Location: Kwangju, South Korea
Firm: NADAAA, Boston
Team: Nader Tehrani, with Sarah Dunbar and Ryan Murphy
How do you create an urban folly that stands out on a chaotic street-scape? Nader Tehrani responded to Kwangju’s call for such an installation by constructing this dramatic temporary pavilion inspired by the neighbourhood’s messy energy. Propped on five funnel-like legs, the thick framework of steel rods is seemingly arranged at random but is in fact a precise geometric cloud, with openings to accommodate two existing trees.
Location: National Building Museum, Washington, D.C.

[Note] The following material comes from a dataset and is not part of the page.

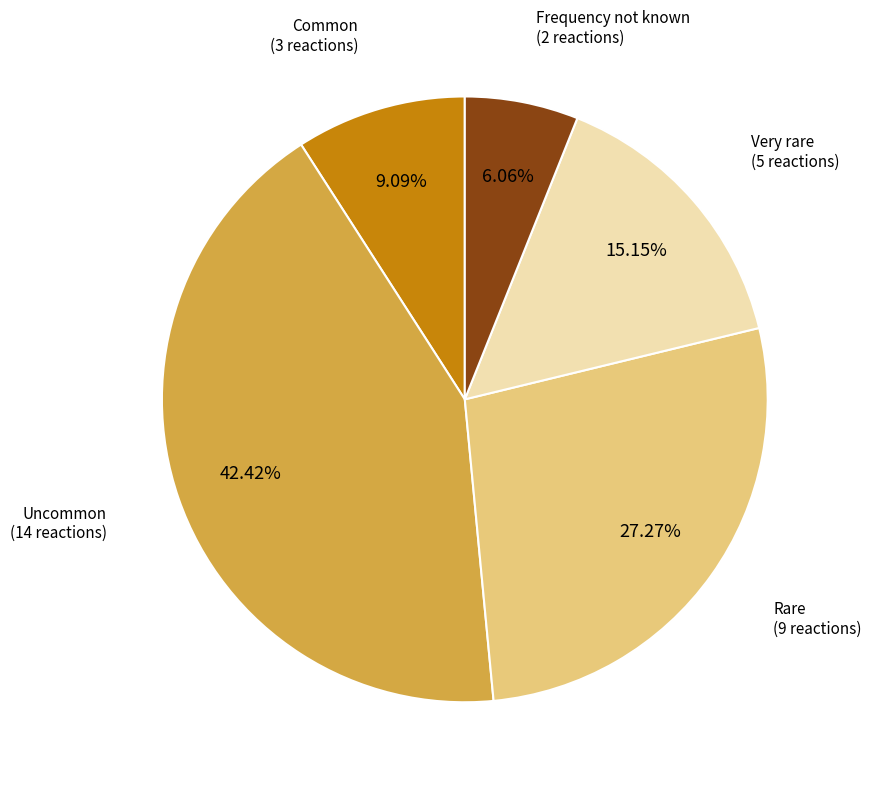

To the nearest percent, what is the difference between the largest and smallest slice percentages?

36%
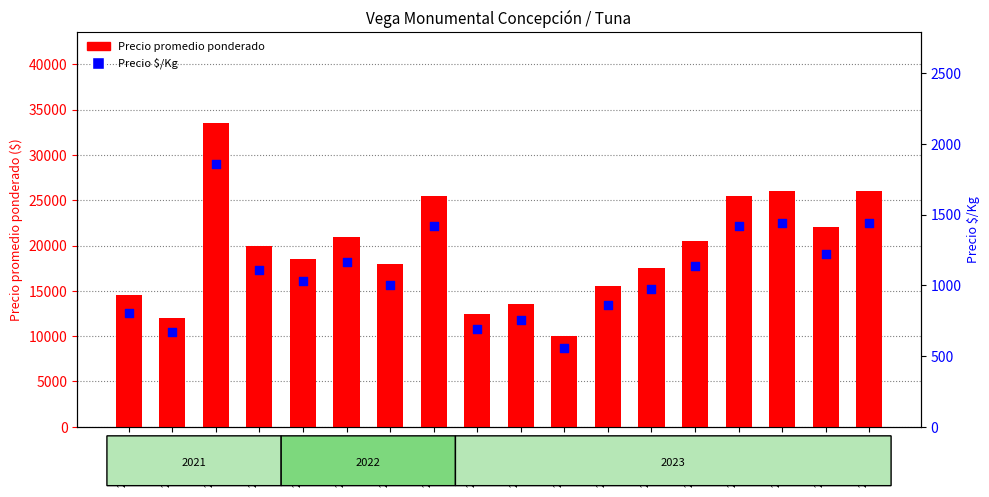

Which series reaches the minimum Y coordinate?

Precio $/Kg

Firm: Rockwell Group, New York
Team: David Rockwell and Barry Richards, with lab at Rockwell Group
The Rockwell Group’s Imagination Playground has transformed child’s play. The foam blocks, in various mix-and-match shapes, allow for child-directed, open-ended play, their uniform blue ensuring that there is no wrong way to build a slide, a fortress or a robot. Since debuting a few years ago, the concept has been installed in 700 locations. It has had its biggest moment at the Play.Work.Build exhibition (on until 2014 at the National Building Museum in Washington, D.C.), which traces the history of interactive architectural toys to the present day. In one section, kids studiously stack small sections into architectural models, and in another they let their imaginations run wild by arranging larger modules into a fun-filled wonderland.